Neste período, a população brasileira cresceu 8,7%. Ou seja, ficamos mais pobres, pois há menos riqueza para distribuir a mais gente – noves fora nossa indecente distribuição de renda. Para comparação, na “década perdida” o PIB brasileiro expandiu 16,9% e o global, 37,9%.

Este desastre é fruto, em primeiro plano, de inaptidão econômica e soberba política. No pano de fundo, resultado da escolha dos eleitores.

 

Estadista? Quem?

 

Num quadro desastroso como o nosso precisaríamos de um estadista que liderasse o Brasil na travessia dificílima de uma crise múltipla. Muito longe de estadista, o presidente Jair Bolsonaro foi incapaz de mostrar um rumo ao País no primeiro ano (sem pandemia). Agora, no olho do furacão, revela-se inepto e relapso.

Recordando. Bolsonaro recebeu o País com importantes ajustes conduzidos pelo presidente Michel Temer. Num curto período, este limpou o terreno arrasado pela administração de Dilma Rousseff, que legou a pior depressão econômica da história brasiliana.

------------------------------------------------

**O QUE FAZER:**
Reescreva o trecho do texto sobre a crise brasileira começando em "Estadista? Quem?" e seguindo até "inepto e relapso.", trocando "crise múltipla" por "crise generalizada".

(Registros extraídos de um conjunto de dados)
------------------------------------------------

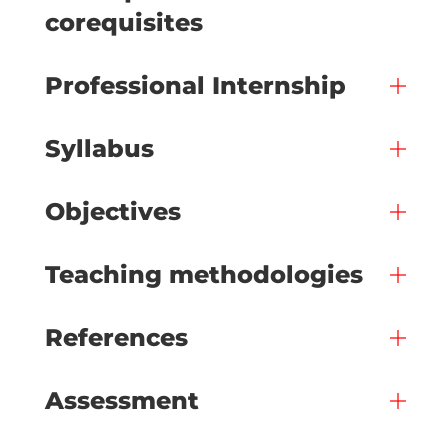
corequisites
Professional Internship
Syllabus
Objectives
Teaching methodologies
References
Assessment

------------------------------------------------

**RESPOSTA DO EXERCÍCIO:**
Estadista? Quem?

 

Num quadro desastroso como o nosso precisaríamos de um estadista que liderasse o Brasil na travessia dificílima de uma crise generalizada. Muito longe de estadista, o presidente Jair Bolsonaro foi incapaz de mostrar um rumo ao País no primeiro ano (sem pandemia). Agora, no olho do furacão, revela-se inepto e relapso.